Jonathan said:
OK, Selection.Start gives you the character position of the start of the
selection. Selection.Paragraphs is the collection of all paragraphs (or
parts thereof) within the selection.
If Selection.Paragraphs.Count is greater than 1, then you know you have a
selection which straddles 2 or more paragraphs.
Whether the start of the selection is at the start of a paragraph can be
tested by comparing the character position of the selection's start with the
character position of the start of the first paragraph selected. If they are
the same, the selection is at the start of the paragraph.

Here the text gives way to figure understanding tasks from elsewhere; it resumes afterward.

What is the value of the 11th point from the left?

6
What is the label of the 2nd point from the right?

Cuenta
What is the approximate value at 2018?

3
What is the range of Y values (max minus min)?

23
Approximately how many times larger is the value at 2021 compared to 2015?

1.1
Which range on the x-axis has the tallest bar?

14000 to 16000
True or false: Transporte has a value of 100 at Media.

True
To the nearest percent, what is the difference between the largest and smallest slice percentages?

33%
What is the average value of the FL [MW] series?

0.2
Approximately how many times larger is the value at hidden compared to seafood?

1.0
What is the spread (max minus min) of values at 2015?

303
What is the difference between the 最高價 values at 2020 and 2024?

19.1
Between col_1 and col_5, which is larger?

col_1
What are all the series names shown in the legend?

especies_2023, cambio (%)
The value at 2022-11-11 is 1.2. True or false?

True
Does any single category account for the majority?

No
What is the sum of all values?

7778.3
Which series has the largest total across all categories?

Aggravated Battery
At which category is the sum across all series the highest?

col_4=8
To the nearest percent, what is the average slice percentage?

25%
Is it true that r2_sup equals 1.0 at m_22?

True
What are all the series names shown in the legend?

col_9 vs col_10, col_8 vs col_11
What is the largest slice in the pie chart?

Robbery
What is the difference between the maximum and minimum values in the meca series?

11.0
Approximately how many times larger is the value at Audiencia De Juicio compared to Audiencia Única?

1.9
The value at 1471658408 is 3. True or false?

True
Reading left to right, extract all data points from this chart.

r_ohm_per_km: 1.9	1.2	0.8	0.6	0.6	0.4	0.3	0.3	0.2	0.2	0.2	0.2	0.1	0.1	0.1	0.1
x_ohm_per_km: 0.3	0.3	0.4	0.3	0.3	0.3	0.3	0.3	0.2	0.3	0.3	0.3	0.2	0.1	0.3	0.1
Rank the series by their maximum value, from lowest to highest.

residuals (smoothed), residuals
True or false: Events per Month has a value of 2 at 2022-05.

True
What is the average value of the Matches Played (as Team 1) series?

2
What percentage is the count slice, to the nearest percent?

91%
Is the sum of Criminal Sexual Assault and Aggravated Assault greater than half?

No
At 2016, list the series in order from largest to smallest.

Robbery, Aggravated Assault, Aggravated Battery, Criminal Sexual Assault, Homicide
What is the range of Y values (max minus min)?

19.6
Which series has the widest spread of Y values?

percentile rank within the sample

If the selection has more than one paragraph, and you want to process the
start of the second and subsequent selected paragraphs, then you can iterate
through the paragraphs collection. Each paragraph has a Range property which
you can think of as being like a Selection, but which marks the paragraph.
Thanks again, Jon.
Here are some problems I'm having implementing your suggestion
1. A Selection object doesn't seem to have a Start property
2. If I modfy the code to reference the TextRange derived from the
Selection, the Start property I can then access seems to be the
starting character of the selected text relative to all of the text in
the enclosing shape.
3. And Lastly, if I examine the Paragraphs of the selected text, they
don't include an entire bullet unless the selection actually included
the entire bullet. That is, if the selection (referring to my example
in the original post) were "for bullet A" then the only paragraph for
that selection would be the text "for bullet A" For instance, if I
write this:
Dim oPar As TextRange
For Each oPar In ActiveWindow.Selection.TextRange.Paragraphs
oPar.Text = oPar.Text
Next oPar
then at each iteration (only 1 in the case of my example) the paragraph
seems to consist of only the selected text form the bullet - not the
entire bullet from which the text was selected.
Sorry to be so dense on all this, but VBA Shapes, TextRanges,
Paragraphs, and Sentences have always given me fits!